━━━ PASSAGE

# Flesh Tearers



## Drazilek (Feb 28, 2009)

Hail,

I am starting this thread to basically allow me somewhere to post my progression of my first 40k army, Flesh tearerss.

I haven't really got much thus far, but I have managed to convert the Assault Marines I have with the Choppa weapons from the Boyz in the AoBR vox set.


If you look closely I have also started to put in some bullet wounds and claw slashes.

The next conversion will a Power Claw for my other Assault Marine Squad, and probably a circular saw from the Nobz box set on a guy from the same unit. I'm hoping that the weapon conversions will help make my Space Marines look more towards the side of a soon lost and uncontrolable unit. 

-Draz.


----------



## Red Corsairs (Jun 8, 2008)

They look quite good with Choppa weapons actually, better than I thought they would, I expected them to look way to big. Looking forward to watching this space progress. It's a good start you've made so far


----------



## Drazilek (Feb 28, 2009)

Hey, 

Aye, I was expecting them to be too big at the start, the main concern not being the weapon size as I love Final fantasy and the anime oversized weapons, but I was more concerned that the hand to base of weapon would be way off. As it happens with a tiny amount of plastic slicing it turned out well.

Definately got me in the conversion mood, just need some more models, and I guess I'd best get to painting. lol.

-Draz.


----------



## Drazilek (Feb 28, 2009)

Well, I got started on painting my Flesh Tearers today, a small start, but a start nonetheless. However, being new I'm pretty arse at painting, I went around the armour that will be red in Mechrite red, did the chest straps and weapons with touches of Boltgun and then washed th armour with Devlan Mud and the weapons with Badab.

━━━━━━
━━━ STORED DATA

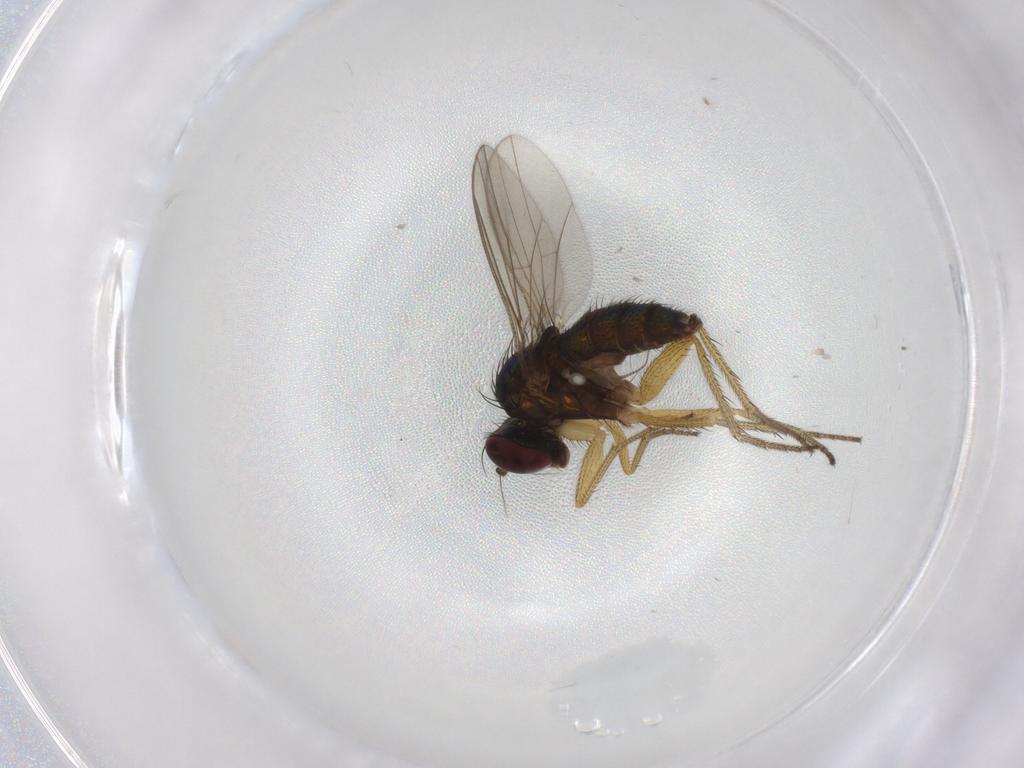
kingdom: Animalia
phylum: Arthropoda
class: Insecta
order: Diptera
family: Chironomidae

━━━━━━
━━━ STORED DATA

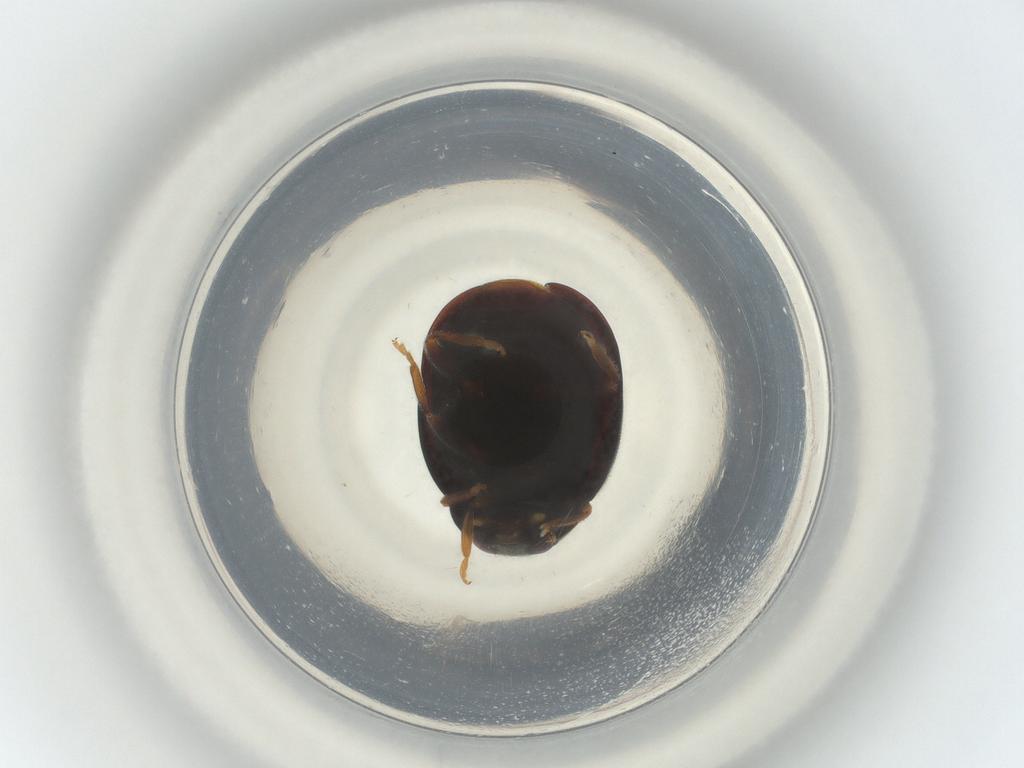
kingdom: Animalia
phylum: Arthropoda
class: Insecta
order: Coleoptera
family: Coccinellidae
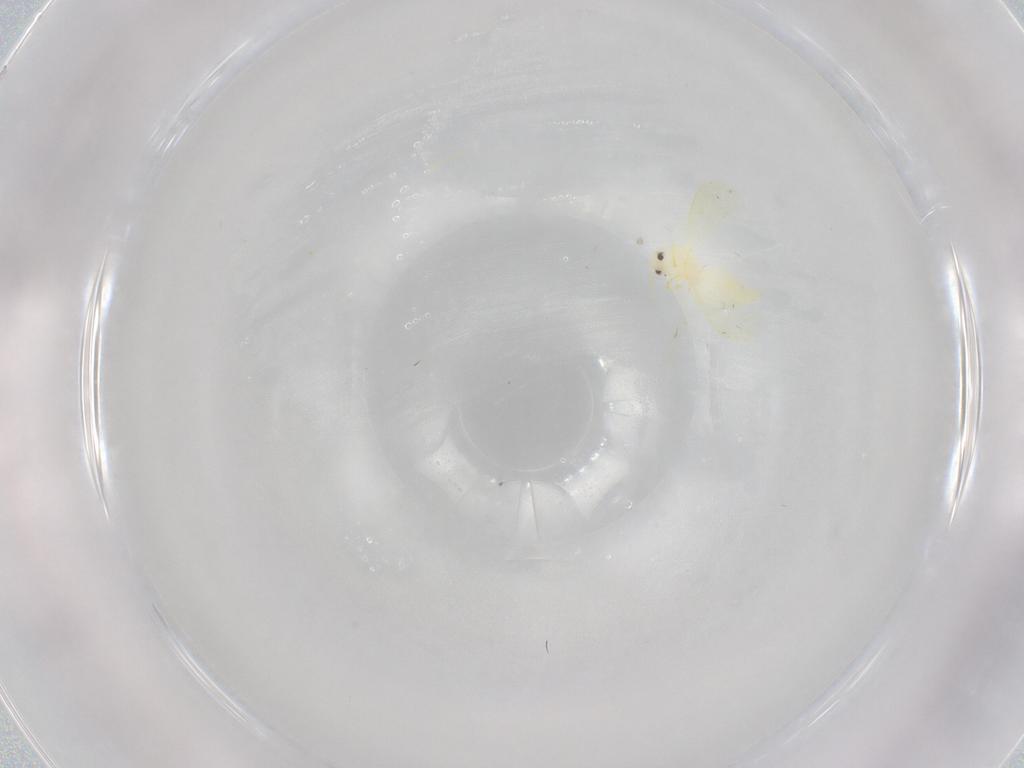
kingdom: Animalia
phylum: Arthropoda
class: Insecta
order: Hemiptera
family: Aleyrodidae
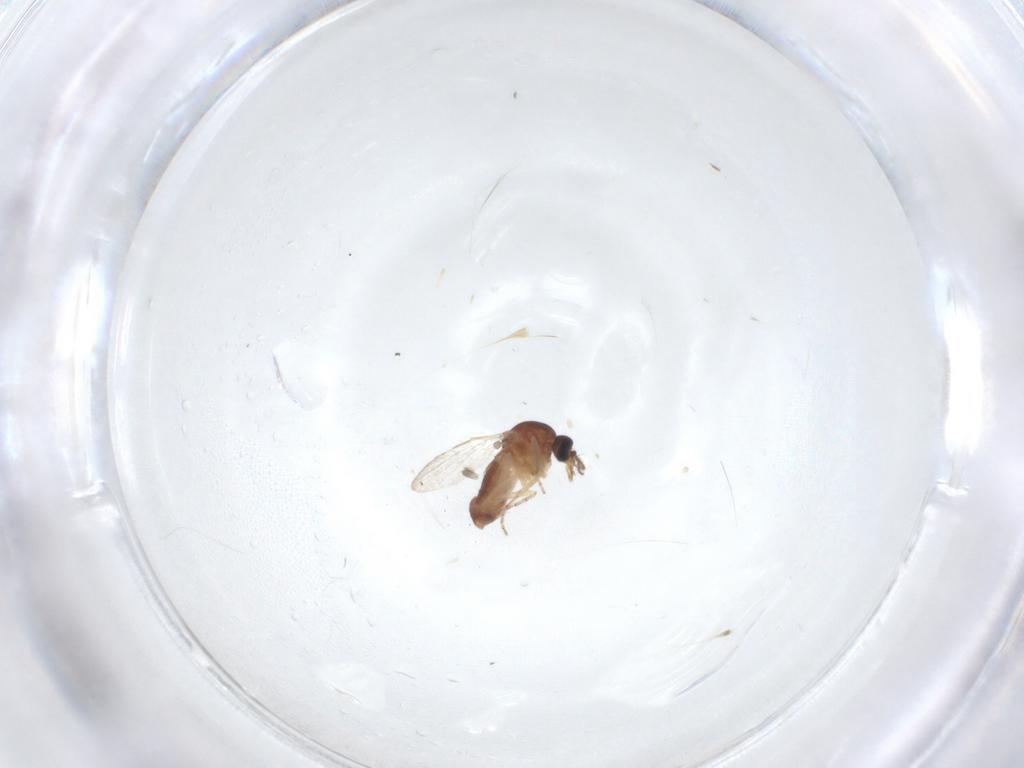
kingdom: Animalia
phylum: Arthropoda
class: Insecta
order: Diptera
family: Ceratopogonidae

━━━━━━

:: REQUIRED WORK ::
In the Flesh Tearers thread, rewrite the part that begins with the words "# Flesh Tearers" and ends with "army, Flesh tearerss.", changing "army" to "force".

:: FINAL RESULT ::
# Flesh Tearers



## Drazilek (Feb 28, 2009)

Hail,

I am starting this thread to basically allow me somewhere to post my progression of my first 40k force, Flesh tearerss.